The RunDisney Disney Princess Half Marathon Weekend offers three different races and one challenge: the Disney Princess Half Marathon, the Disney Princess Enchanted 10K, the Disney Princess 5K and the Disney Glass Slipper Challenge. My mom and I choose the Disney Princess Enchanted 10K as our first race. It appeared short enough for us non-runners to train for, but enough of a challenge that we would feel a strong sense of accomplishment when we crossed the finish line. Plus, my mom was not going to pay for us to fly to Orlando for just a 5K, so we set our sights on the 10K.

Registration:

Registration for RunDisney events occurs at least six months ahead of the actual date of the race. The RunDisney Princess Half Marathon Weekend is at the end of February, so my mom and I were prepared to register in July.
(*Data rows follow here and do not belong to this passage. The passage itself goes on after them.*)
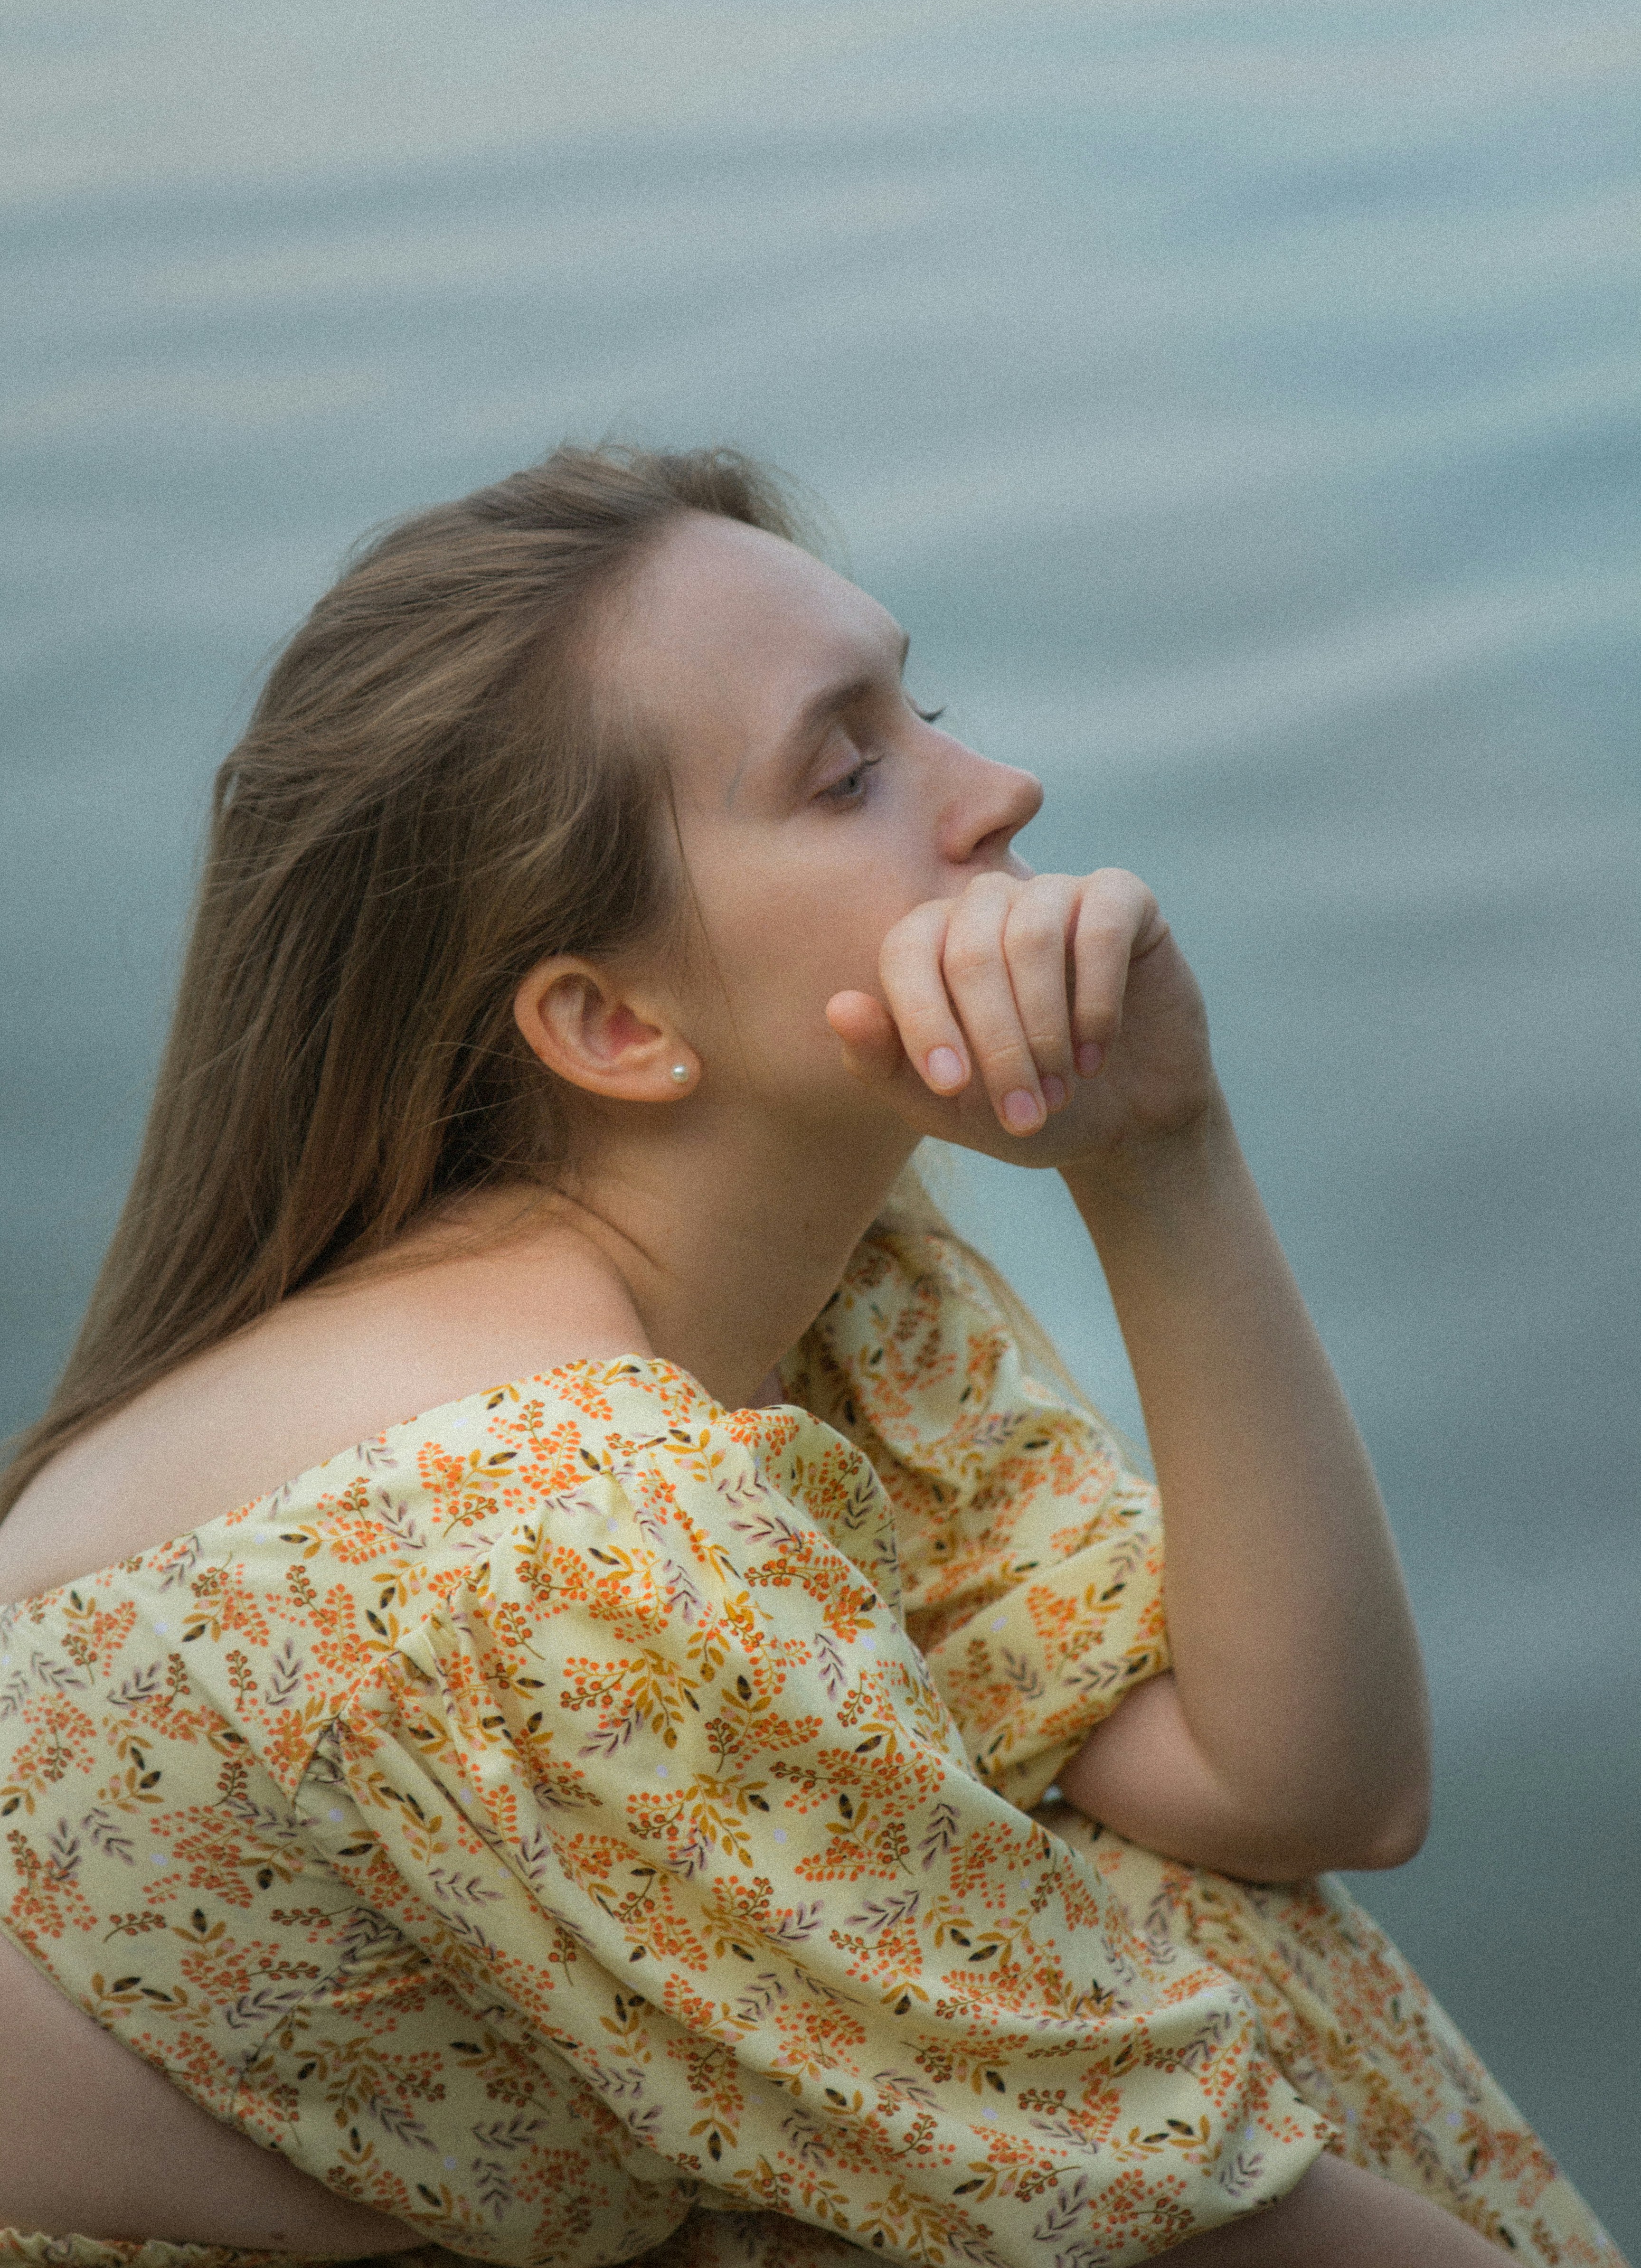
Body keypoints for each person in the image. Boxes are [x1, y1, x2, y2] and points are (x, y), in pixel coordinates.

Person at [0, 446, 1622, 2268]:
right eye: (853, 772)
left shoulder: (817, 1285)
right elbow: (1192, 2221)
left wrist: (1160, 1152)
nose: (1003, 793)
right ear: (610, 1024)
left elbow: (1300, 1792)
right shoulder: (559, 1528)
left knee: (1152, 1909)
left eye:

Registration for the races is competitive and expensive, and not unlike trying to buy tickets for your favorite band. The secret is to create an Active.com account before the registration time because it speeds up the processing time and allows you a better chance of having a spot in the races that sell-out almost every year. Luckily the internet gods were looking down on me because I was able to register both me and my mom before the race sold out.

Training:

“Included” in your registration is access to training plans formulated for each race and for runners from all walks of life. These plans were formulated by Disney’s resident running enthusiast, Jeff Galloway, and encourage a walk/run regiment based on the fitness level of the runner. Galloway’s walk/run regiment is the ideal plan for beginning runners or even experienced runners. The first day of training with my mom, we used an app called “Couch to 5K.” This app is magical. It uses the same walk/run regiment as Jeff Galloway but the app tracks your location while running, prompts you to start walking or running and charts your progress. The first day started with 30 seconds of jogging and 60 seconds of walking. It seemed easy enough in theory, but by the end of the workout, my mom and I were sweating like dogs in the July heat. However, like most things, it got easier as time went on and soon my mom and I were walk/running two to three miles every morning. Once we completed the program provided by the app, we took our training into our own hands and vowed to run at least three times a week, it didn’t matter the distance. The app “Map My Run” was very helpful in tracking distance while running outside. RunDisney has a recommended 15-minute/mile training pace for its runners. This is due to the time constraints of the race, as they need to get everyone out of the park before it opens for business for the day.

Costumes:

Arguably the most fun part of the RunDisney races are the costumes that are created by the runners themselves. My mom and I decided that since the theme of the weekend was Disney princesses, we would go as two of our favorite princesses: Rapunzel and Aurora (or Sleeping Beauty). The challenge with running costumes is maintaining a balance between functionality and fashion. You want to try to create a costume that is as accurate as possible to the princess, while at the same time being able to run comfortably in it. When researching costume ideas on Pinterest, I discovered many horror stories of runners having to discard costume pieces because they hindered their ability to run. So, my mother and I set out to create costumes that were simple and functional, yet stayed true to the princesses. Whether any pieces will be left on the side of the course is yet to be determined.

This is the first article of two chronicling my experience of running a 10K with my mom as part of the RunDisney Princess Half Marathon Weekend.